What is going on? Does this suggest that as news people get closer to their audiences they conclude people are less wise than they once believed? Is it possible that market research data is persuading journalists today that they understand their audiences better and also that those audiences are dumber than they thought?
Or, is the loss of confidence in the public more tied to journalists' views about the content of news? They see news doing a poorer job of covering complex issues and conclude that this will leave Americans unprepared for making good decisions.
It is also possible that journalists are leaping to another conclusion: They see the content of the news becoming shallower and conclude that this must be what the public wants or why else would their organizations be providing it?
And the authors posit one more possibility which will act as a lightening rod for the simplistic thinking of the typical bias critic:
There is also a fourth possibility: liberal journalists unhappy with President George W. Bush's policies could be dismayed that the public chose Bush in 2000 and until recently have largely approved of his performance.

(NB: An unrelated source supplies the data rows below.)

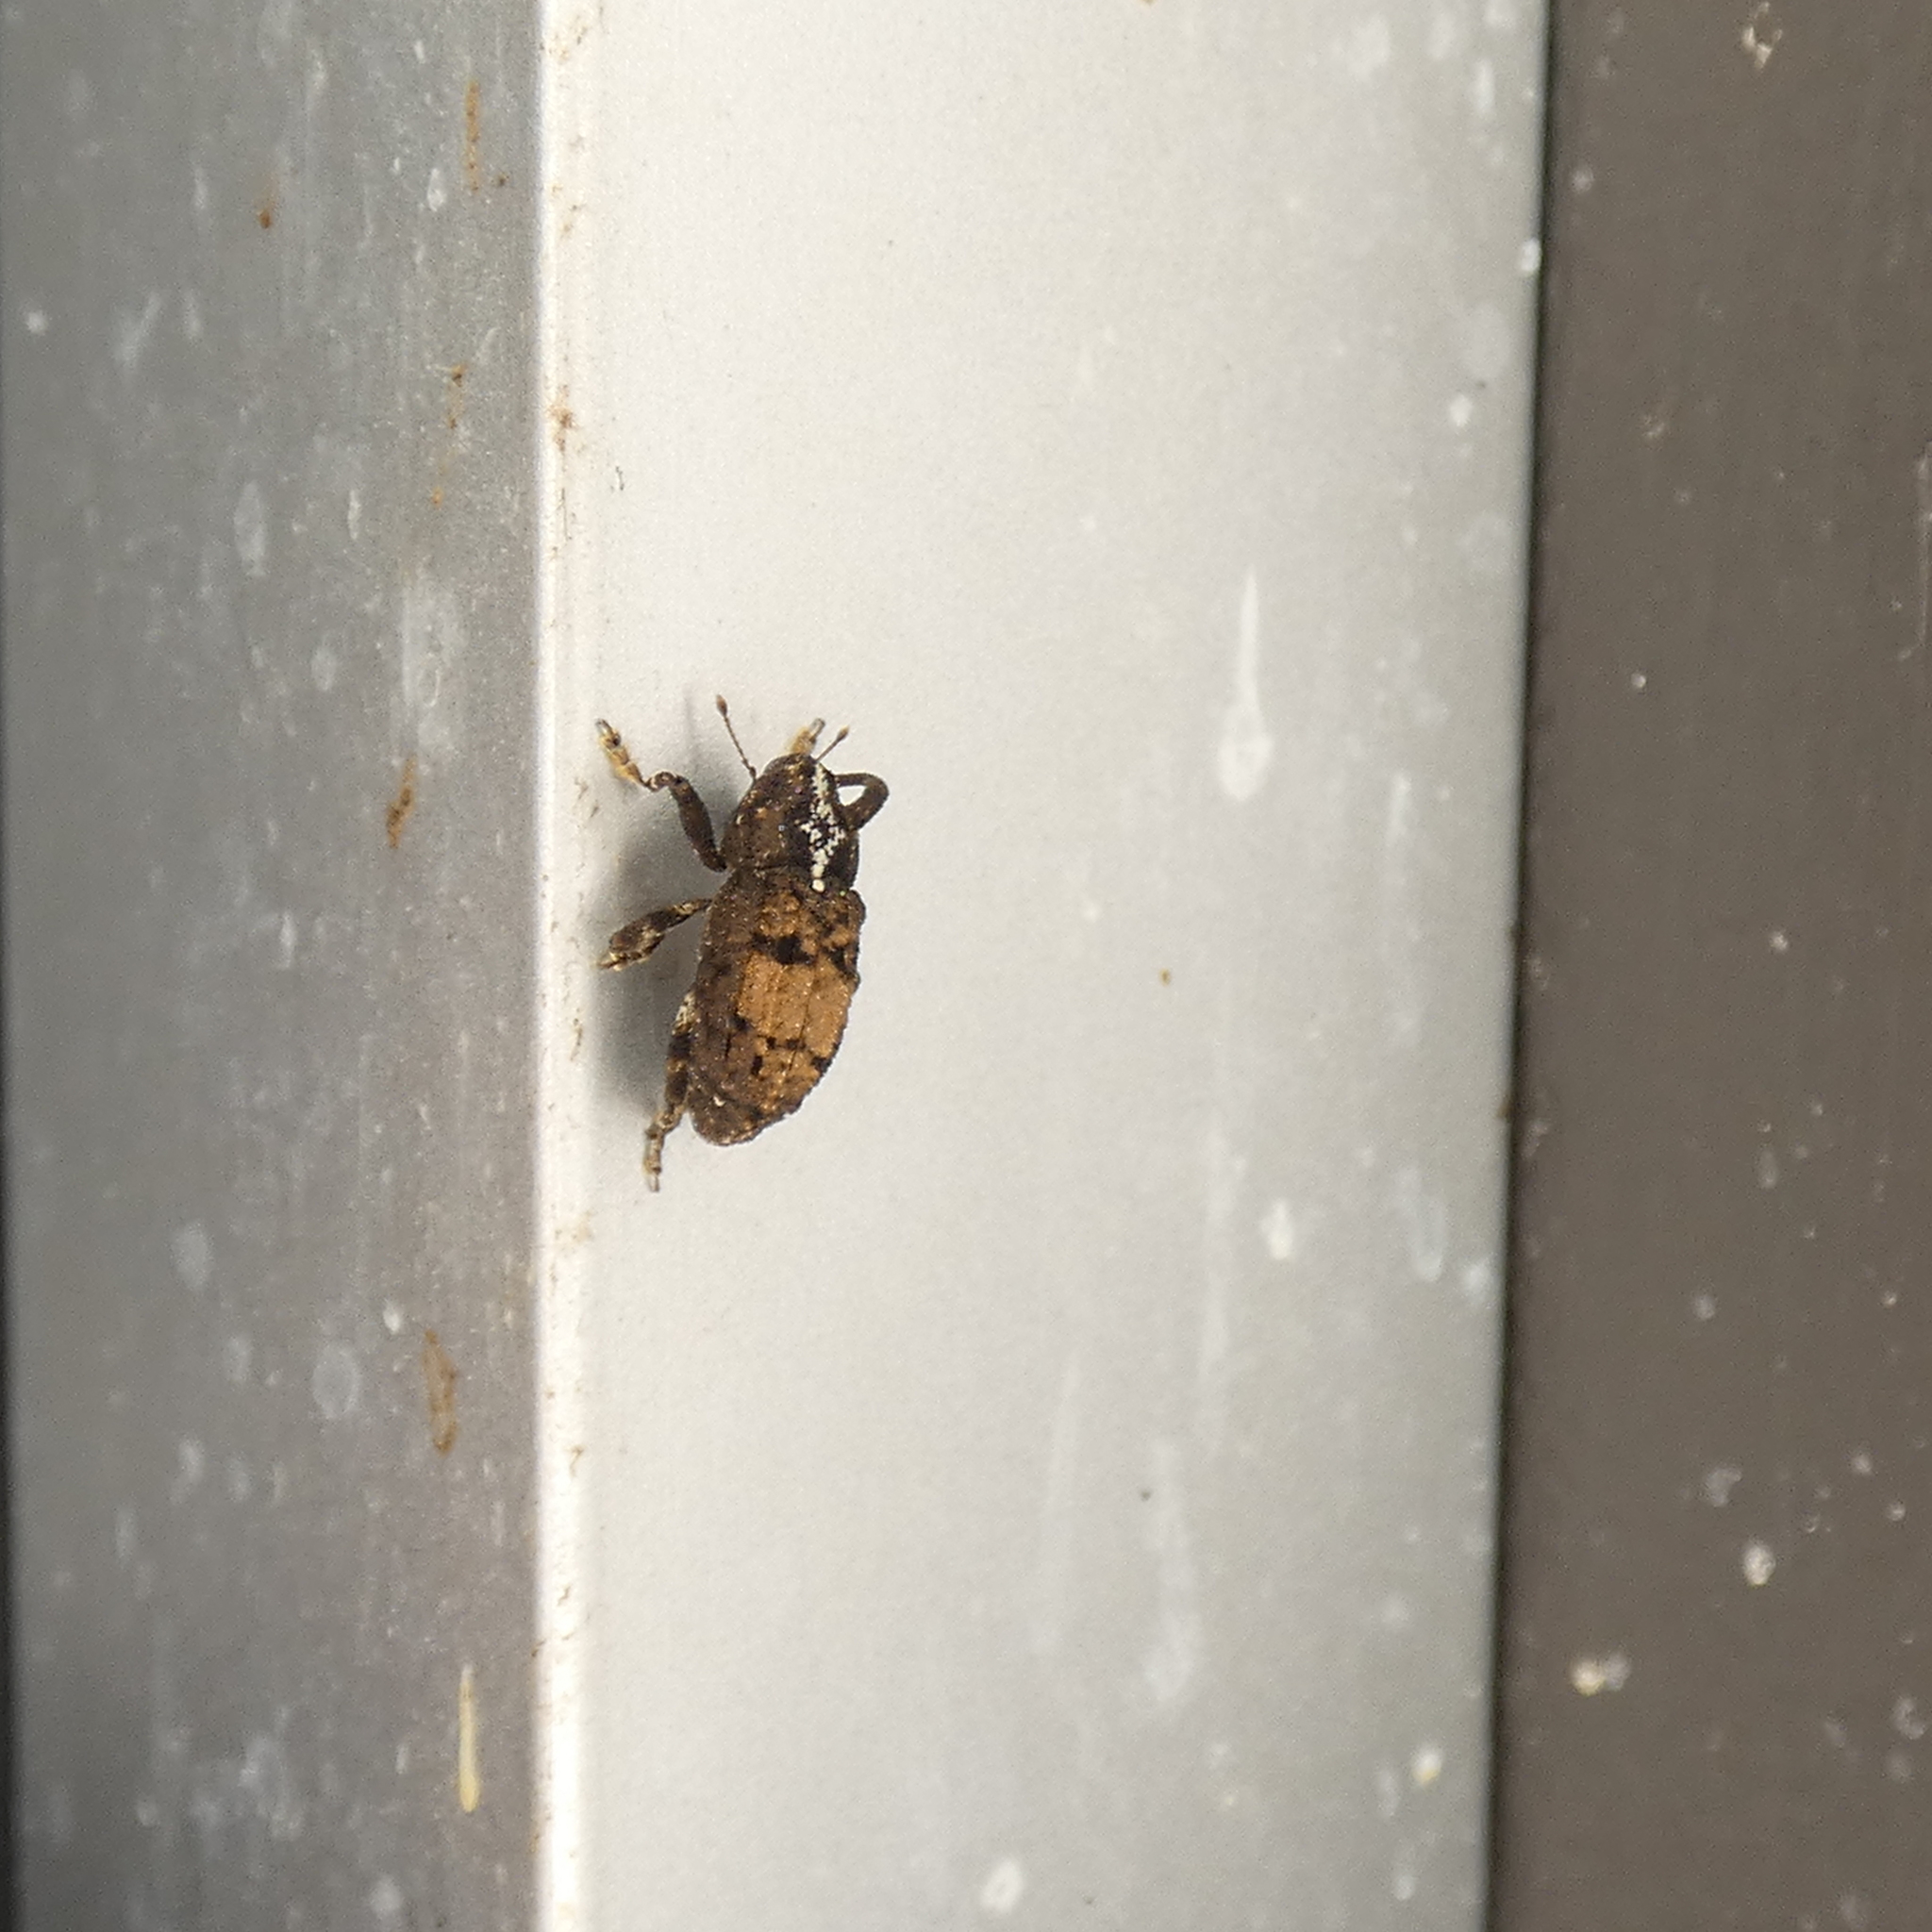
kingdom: Animalia
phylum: Arthropoda
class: Insecta
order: Coleoptera
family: Curculionidae
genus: Cophes
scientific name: Cophes obtentus
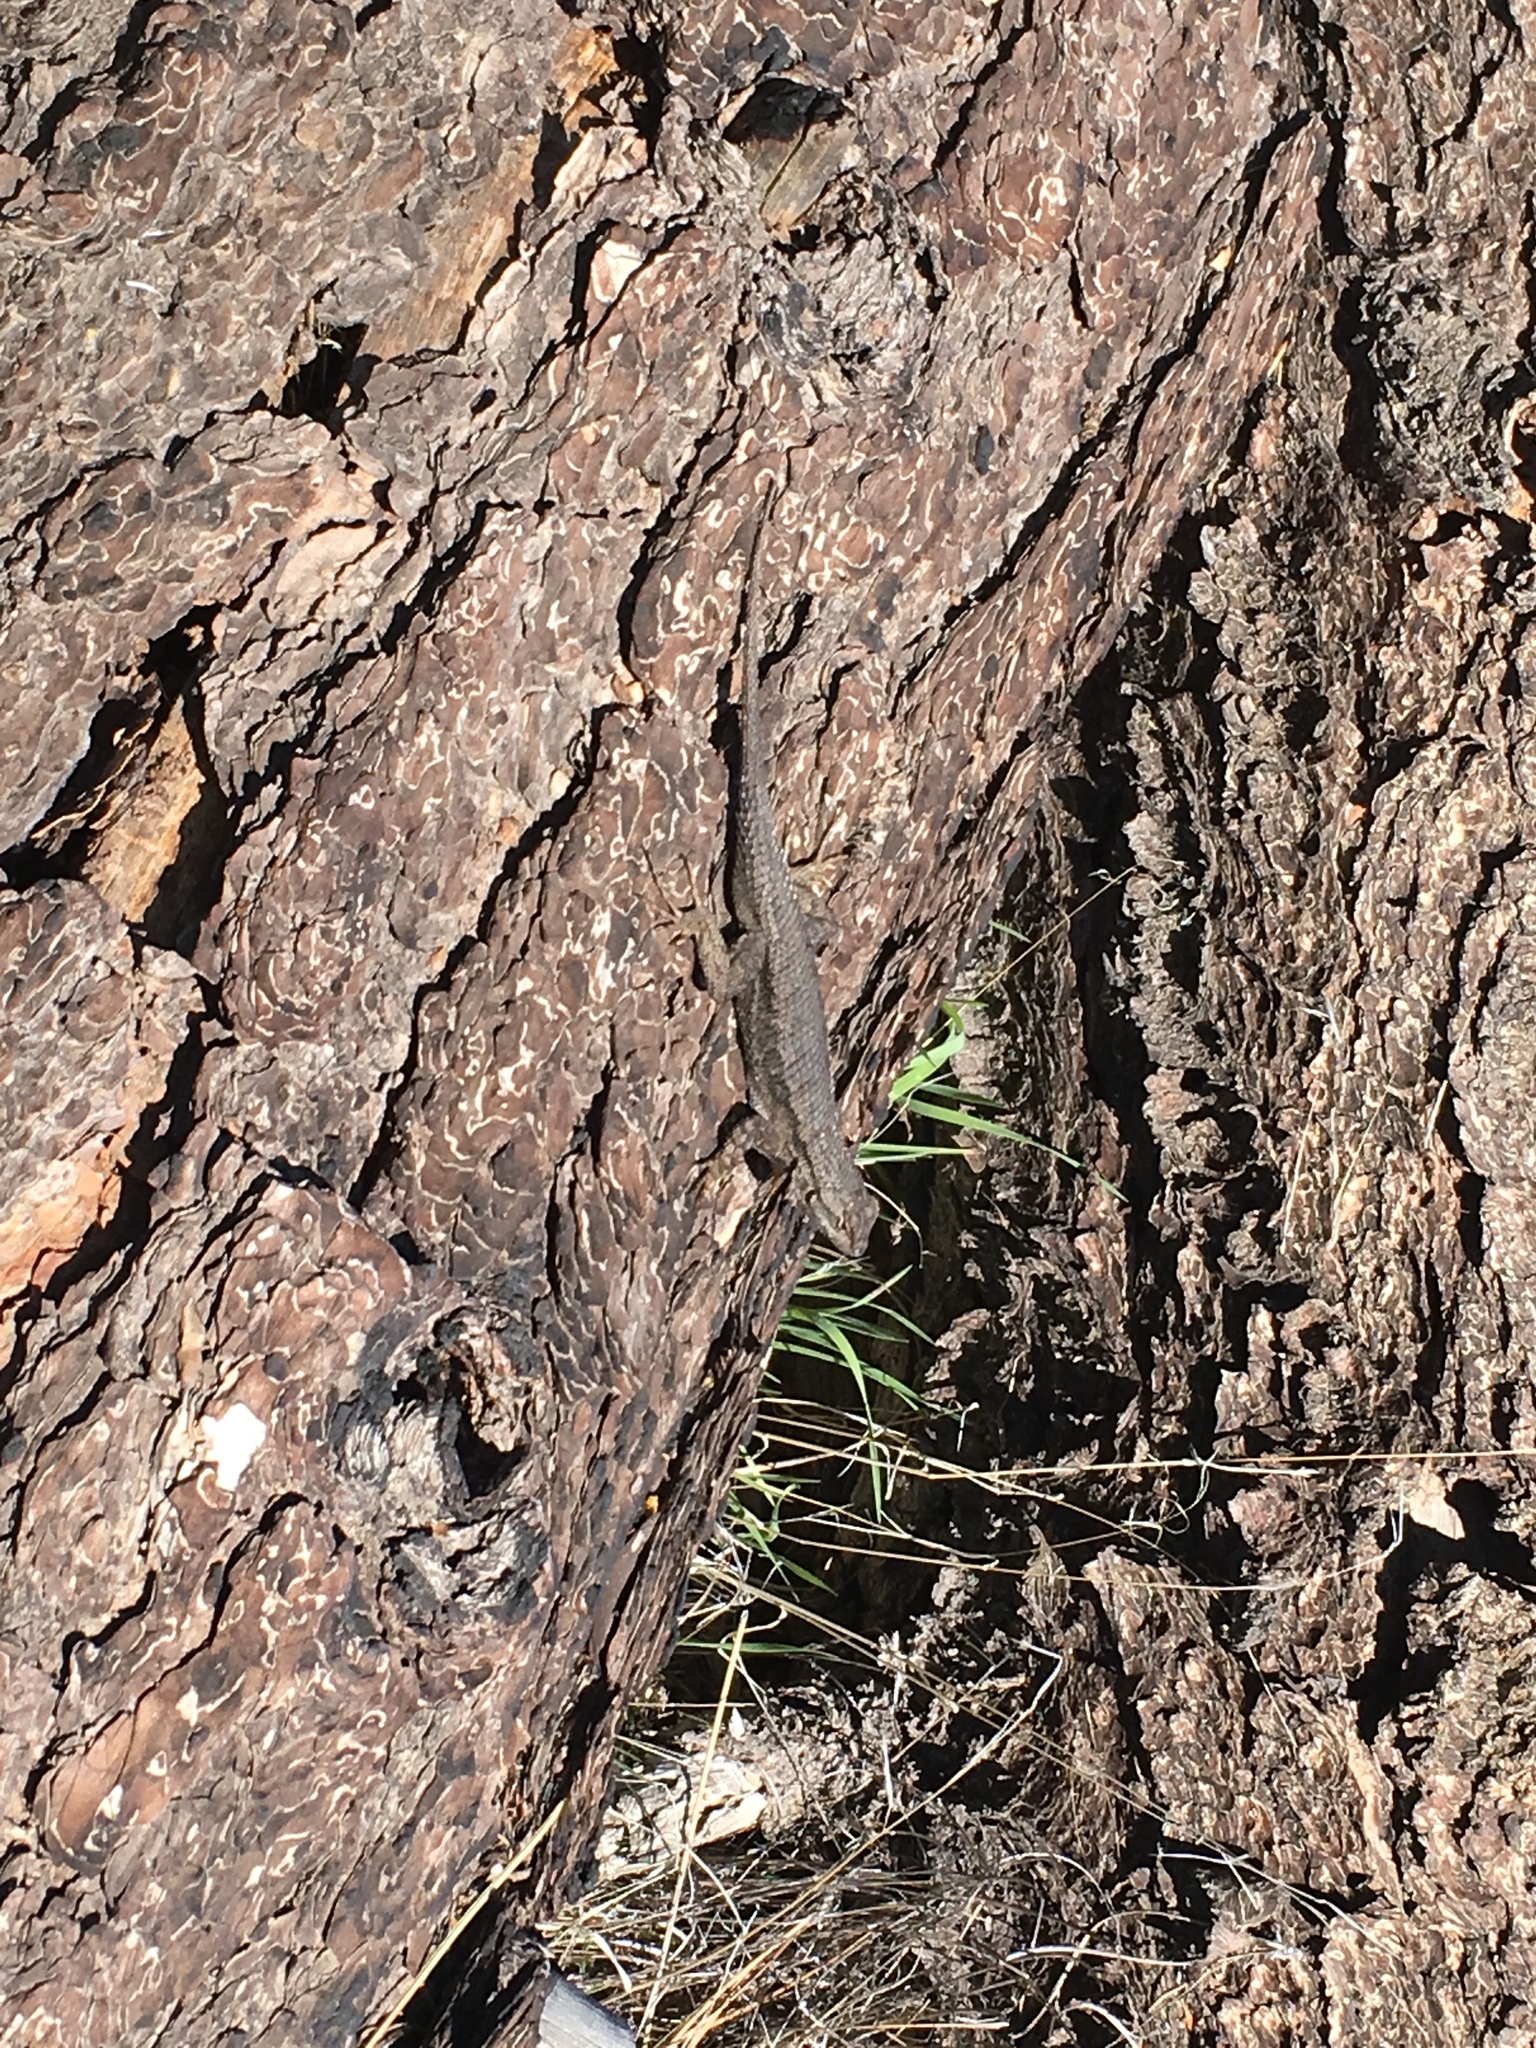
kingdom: Animalia
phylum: Chordata
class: Squamata
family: Phrynosomatidae
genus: Sceloporus
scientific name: Sceloporus occidentalis
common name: Western fence lizard
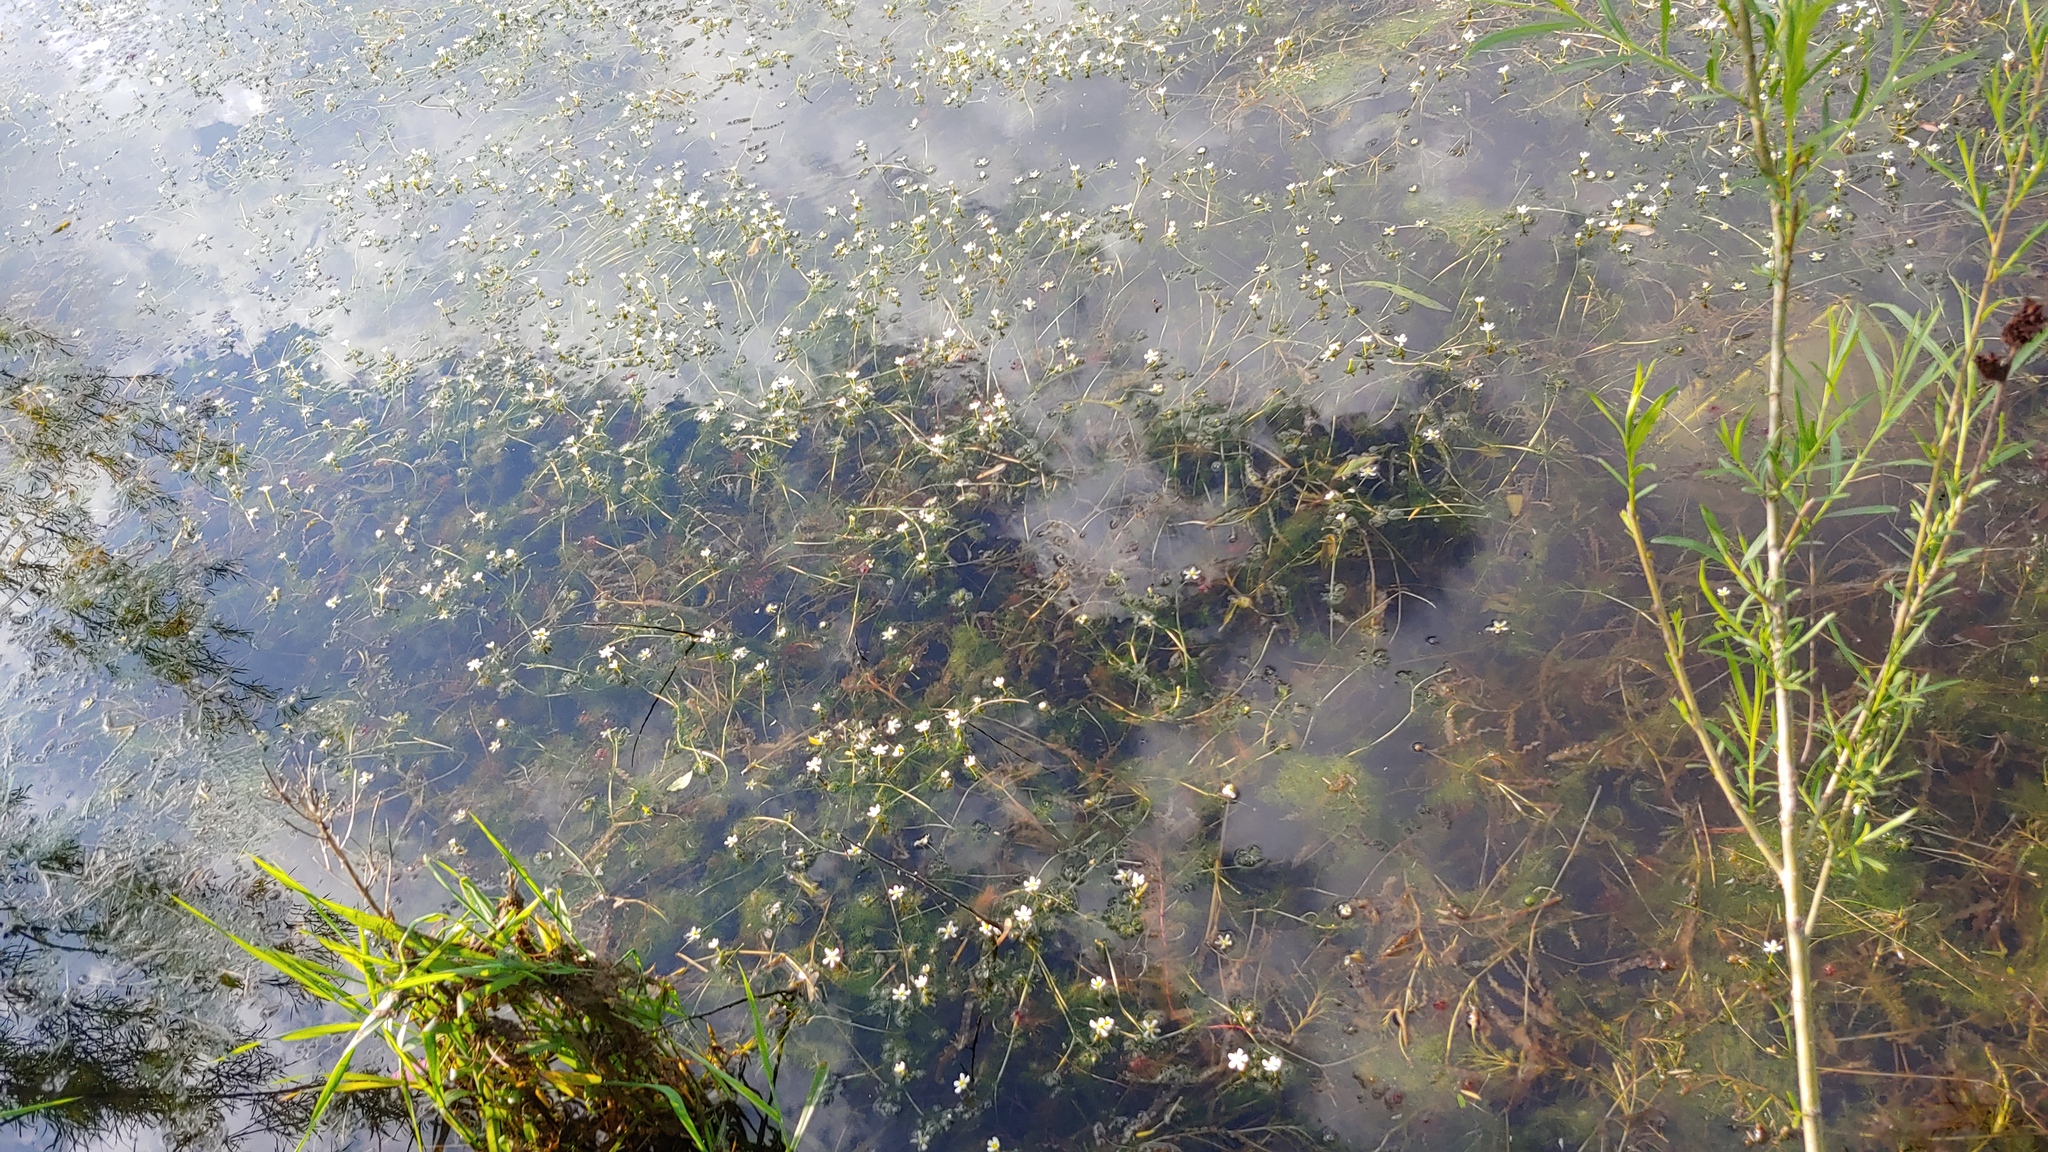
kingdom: Plantae
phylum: Tracheophyta
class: Magnoliopsida
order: Ranunculales
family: Ranunculaceae
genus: Ranunculus
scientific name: Ranunculus aquatilis
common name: Common water-crowfoot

Until recently it has appeared that the press has approved of Bush's policies, too. For example: all the recent bellyaching about not being more skeptical in the build up to the war in Iraq. But never mind.
The commentary also spends a lot of ink on the economic woes of the profession. Journalists live with very real economic constraints that hurt news coverage. Far too many news organizations are owned by companies that demand a profit margin that would make a robber baron blush. It's difficult to practice good journalism under such conditions.
But good journalism can still be practiced because, ultimately, what it takes is fidelity to the best practices of the profession. One can, among other things, take readers seriously, be custodian of the facts, follow the objective process of reporting, seek fairness and understanding, and edit with sensitivity and skepticism without spending very much money.